__Вопросы и задания__.
1. Каким годом датирована «Сказка о несчастных лесных жителях», с которой сопоставляется «Песня про Тау-Кита» во фрагменте о политическом подтексте этой песни?
2. Продолжите фрагмент о политическом подтексте «Песни про Тау-Кита» с того места, где он обрывается.

__Исходный текст__.
::::::::::

Политический подтекст «Песни про Тау-Кита» выявляется также при ее сопоставлении со «Сказкой о несчастных лесных жителях» (1967): «Я к Тау-Кита этой самой лечу, / Чтоб с ней разобраться на месте» = «Добрый молодец Иван решил попасть туда — / Мол, видали мы Кащеев, так-растак!».
На пути к планете Тау-Кита и жилищу Кащея героя одолевает сон: «Покамест я в анабиозе лежу» = «Но, однако же, приблизился — дремотное / Состоянье превозмог свое Иван».
Разговаривая с тау-китянами и с Кащеем, он приходит в гнев и не стесняется в выражениях: «В запале я крикнул им: мать вашу, мол!» = «“Так умри ты. сгинь. Кашей!” <…> Но Иван себя не помнит…»; «Но Тау-Киты — / Такие скоты!» = «Ах, ты, гнусный фабрикант!» (а слово «мать» фигурирует также в «Нейтральной полосе», где его произносит один из авторских двойников: «И, по-русски крикнув "мать", / Рухнул капитан», — и в стихотворении «“Не бросать!”, “Не топтать!..”»: «И мелькает в уме / Моя бедная “мать”»).

::::::::::

__Исходные данные__.
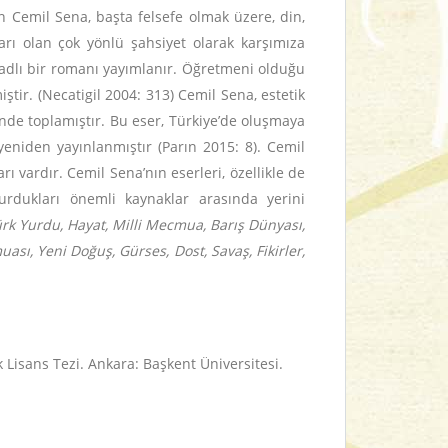
n Cemil Sena, başta felsefe olmak üzere, din,
aları olan çok yönlü şahsiyet olarak karşımıza
adlı bir romanı yayımlanır. Öğretmeni olduğu
ştir. (Necatigil 2004: 313) Cemil Sena, estetik
inde toplamıştır. Bu eser, Türkiye’de oluşmaya
yeniden yayınlanmıştır (Parın 2015: 8). Cemil
vardır. Cemil Sena’nın eserleri, özellikle de
vurdukları önemli kaynaklar arasında yerini
rk Yurdu, Hayat, Milli Mecmua, Barış Dünyası,
sı, Yeni Doğuş, Gürses, Dost, Savaş, Fikirler,
k Lisans Tezi. Ankara: Başkent Üniversitesi.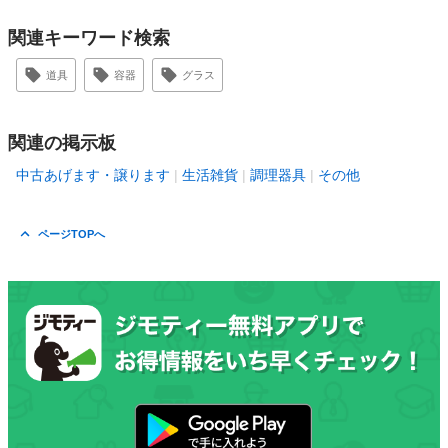
関連キーワード検索
道具
容器
グラス
関連の掲示板
中古あげます・譲ります
生活雑貨
調理器具
その他
ページTOPへ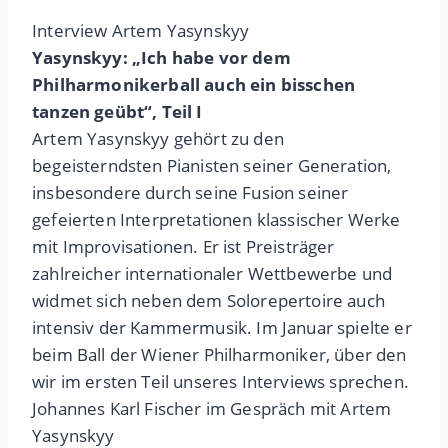
Interview Artem Yasynskyy
Yasynskyy: „Ich habe vor dem
Philharmonikerball auch ein bisschen
tanzen geübt“, Teil I
Artem Yasynskyy gehört zu den
begeisterndsten Pianisten seiner Generation,
insbesondere durch seine Fusion seiner
gefeierten Interpretationen klassischer Werke
mit Improvisationen. Er ist Preisträger
zahlreicher internationaler Wettbewerbe und
widmet sich neben dem Solorepertoire auch
intensiv der Kammermusik. Im Januar spielte er
beim Ball der Wiener Philharmoniker, über den
wir im ersten Teil unseres Interviews sprechen.
Johannes Karl Fischer im Gespräch mit Artem
Yasynskyy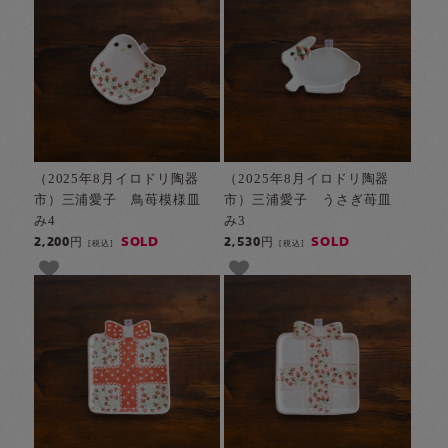
（2025年8月イロドリ陶器
（2025年8月イロドリ陶器
市）三浦愛子 鳥苺模様皿
市）三浦愛子 うさぎ苺皿
み4
み3
SOLD
SOLD
2,200円
2,530円
[税込]
[税込]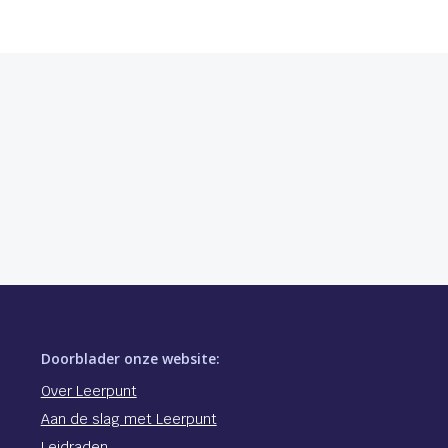
Doorblader onze website:
Over Leerpunt
Aan de slag met Leerpunt
Leidraden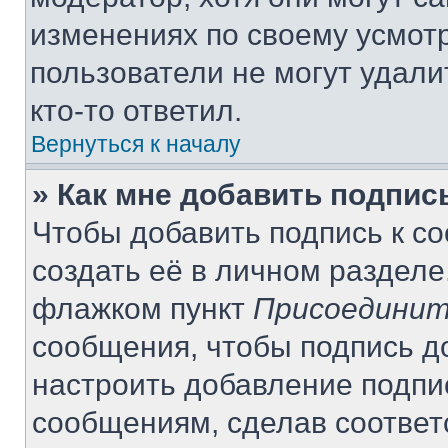
изменениях по своему усмот
пользователи не могут удали
кто-то ответил.
Вернуться к началу
» Как мне добавить подпи
Чтобы добавить подпись к с
создать её в личном разделе
флажком пункт
Присоединит
сообщения, чтобы подпись д
настроить добавление подпи
сообщениям, сделав соотве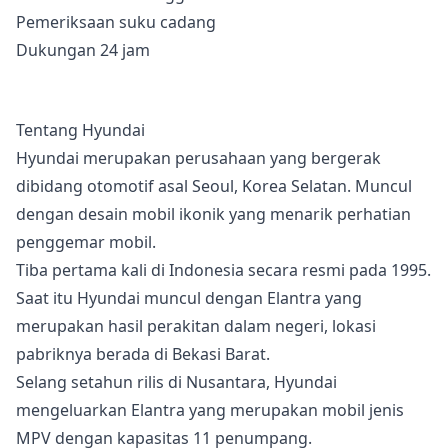
Pemeriksaan suku cadang
Dukungan 24 jam
Tentang Hyundai
Hyundai merupakan perusahaan yang bergerak
dibidang otomotif asal Seoul, Korea Selatan. Muncul
dengan desain mobil ikonik yang menarik perhatian
penggemar mobil.
Tiba pertama kali di Indonesia secara resmi pada 1995.
Saat itu Hyundai muncul dengan Elantra yang
merupakan hasil perakitan dalam negeri, lokasi
pabriknya berada di Bekasi Barat.
Selang setahun rilis di Nusantara, Hyundai
mengeluarkan Elantra yang merupakan mobil jenis
MPV dengan kapasitas 11 penumpang.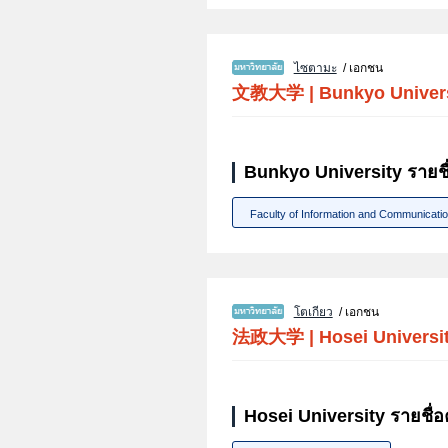
ไซตามะ
/ เอกชน
文教大学
|
Bunkyo Univer
Bunkyo University รายช
Faculty of Information and Communicati
โตเกียว
/ เอกชน
法政大学
|
Hosei Universi
Hosei University รายชื่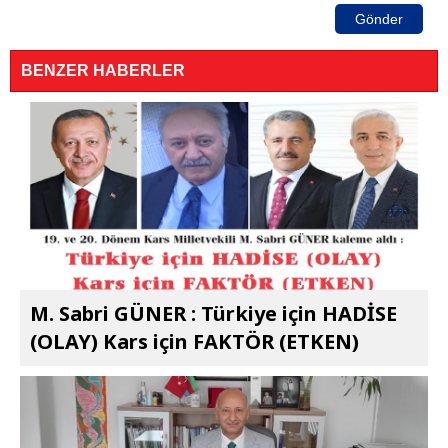
Gönder
BENZER HABERLER
M. Sabri GÜNER : Türkiye için HADİSE
(OLAY) Kars için FAKTÖR (ETKEN)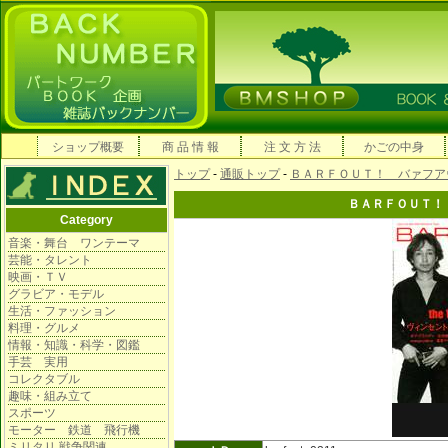
ショップ概要
商 品 情 報
注 文 方 法
かごの中身
トップ
-
通販トップ
-
ＢＡＲＦＯＵＴ！ バァフア
ＢＡＲＦＯＵＴ！
Category
音楽・舞台 ワンテーマ
芸能・タレント
映画・ＴＶ
グラビア・モデル
生活・ファッション
料理・グルメ
情報・知識・科学・図鑑
手芸 実用
コレクタブル
趣味・組み立て
スポーツ
モーター 鉄道 飛行機
ミリタリ 戦争関連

::::::::::

__Ответы по порядку__.
1. 1967 годом.

2.
Как видим, при всем внешнем различии сюжет в этих песнях имеет много общего, поскольку в них разрабатывается одна и та же тема.
А теперь сопоставим с «Песней про Тау-Кита» «Марш космических негодяев».
В обоих случаях герои совершают полет на звездолете: «Не помню, как поднял я свой звездолет» = «По пространству-времени мы прем на звездолете». Поэтому используются одинаковые сравнительные обороты: «Корабль посадил я, как собственный зад» = «Как с горы на собственном заду».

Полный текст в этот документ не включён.